Sonderleistungen

Ultraschall in der Schwangerschaft: Die Ultraschalluntersuchung in den ersten drei Monaten hat zu entscheidenden Verbesserungen in der Überwachung der Frühschwangerschaft geführt.

Diese Ultraschalluntersuchung in der Frühschwangerschaft ist im Mutter-Kind-Paß derzeit noch nicht vorgesehen. In Deutschland ist diese Untersuchung bereits als Routine in die Schwangerschaftsuntersuchung aufgenommen.

Wann sollte eine Ultraschalluntersuchung bereits in der Frühschwangerschaft
(d.h. bis zur 12. Schwangerschaftswoche - SSW) durchgeführt werden:
Zur Feststellung der richtigen Einnistung und Anlage des Embryos (Ausschluß einer Eileiterschwangerschaft)
Die Bestimmung des genauen Schwangerschaftsalters und damit die Berechnung des exakten Geburtstermins.
Feststellung der Vitalität (Nachweis von Herzaktionen des Embryos)
Erste Möglichkeit auf Ausschluß oder Feststellung von Risikofaktoren

Feststellung der richtigen Einnistung und Anlage des Embryos

Nachdem eine Eileiterschwangerschaft für die Mütter eine akute lebensbedrohende Krankheit darstellt, ist der Nachweis der normalen Einnistung des Embryos in der Gebärmutter unerläßlich. Bei einer normalen Einnistung dient die Beurteilung der embryonalen Anlage dazu eine Fehlanlage auszuschließen (Windei).

Die Bestimmung des genauen Schwangerschaftsalters und damit die Berechnung des exakten Geburtstermins

Die letzte normale Regelblutung ist nicht immer bekannt bzw. verläßlich um den Geburtstermin genau zu bestimmen.
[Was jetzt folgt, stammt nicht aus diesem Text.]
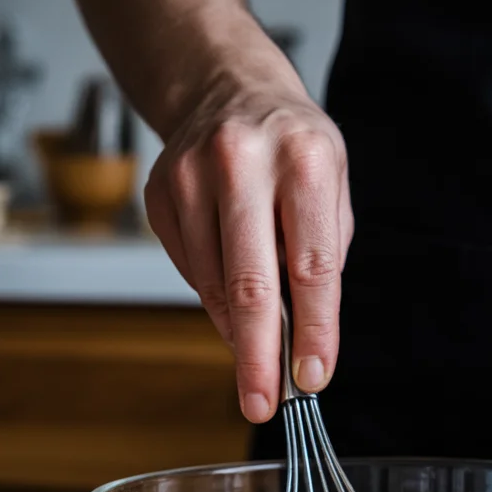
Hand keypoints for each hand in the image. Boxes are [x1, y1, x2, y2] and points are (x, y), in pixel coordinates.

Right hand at [144, 75, 352, 422]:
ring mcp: (191, 176)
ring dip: (239, 333)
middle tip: (262, 405)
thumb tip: (299, 343)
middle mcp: (243, 163)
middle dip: (259, 357)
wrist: (226, 86)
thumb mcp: (331, 189)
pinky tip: (232, 300)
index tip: (312, 378)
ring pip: (214, 284)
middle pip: (250, 284)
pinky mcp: (159, 194)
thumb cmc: (293, 149)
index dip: (313, 332)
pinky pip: (190, 270)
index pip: (313, 267)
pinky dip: (215, 300)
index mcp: (305, 160)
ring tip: (258, 356)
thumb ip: (320, 261)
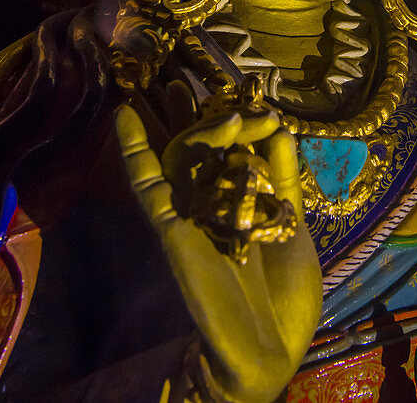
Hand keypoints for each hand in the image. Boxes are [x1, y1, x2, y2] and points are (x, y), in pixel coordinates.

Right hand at [115, 100, 320, 402]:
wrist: (271, 344)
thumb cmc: (285, 288)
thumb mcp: (294, 219)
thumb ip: (285, 173)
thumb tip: (278, 123)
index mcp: (241, 196)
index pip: (228, 144)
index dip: (227, 111)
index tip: (236, 84)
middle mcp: (211, 199)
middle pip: (193, 142)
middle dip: (186, 107)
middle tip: (178, 72)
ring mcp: (189, 211)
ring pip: (174, 154)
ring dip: (173, 119)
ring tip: (175, 88)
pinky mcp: (172, 228)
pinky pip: (149, 185)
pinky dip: (135, 151)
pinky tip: (122, 116)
Die verläßlichste Methode ist die Ultraschalluntersuchung in den ersten drei Schwangerschaftsmonaten. Eine spätere Ultraschalluntersuchung ist wesentlich ungenauer, weil bereits individuelle Größenunterschiede aufgrund von Erbanlagen auftreten. Ein falsch berechneter Geburtstermin (mehr als 7 Tage) kann eine Reihe von Schwierigkeiten nach sich ziehen.

Feststellung der Vitalität

Kindliche Herzaktivitäten sind etwa eine Woche nach dem Ausbleiben der letzten Regelblutung darstellbar (d.h. 5. SSW). Ist in der 7. Schwangerschaftswoche keine Herzaktivität feststellbar, muß man mit einer gestörten Schwangerschaft rechnen.
Zweite Möglichkeit auf Ausschluß oder Feststellung von Risikofaktoren
Sogenanntes Nackenödem oder Halszysten
Die Wahrscheinlichkeit der Störung der Erbanlage des Kindes liegt bei 60 %. Gröbste Fehlbildungen der Körperkonturen des Embryos lassen sich bereits ausschließen.
z.B.:
offene Wirbelsäule
fehlende Hirnschädelanlage (sog. Anenzephalus)
Fehlanlage der Arme bzw. Beine
Diese Untersuchungen haben seit der Einführung der Vaginal-Ultraschall-Technik sehr viel an Verläßlichkeit gewonnen. Die durch die Scheide ausgeführte Methode ist der Schallmethode an Genauigkeit weit überlegen.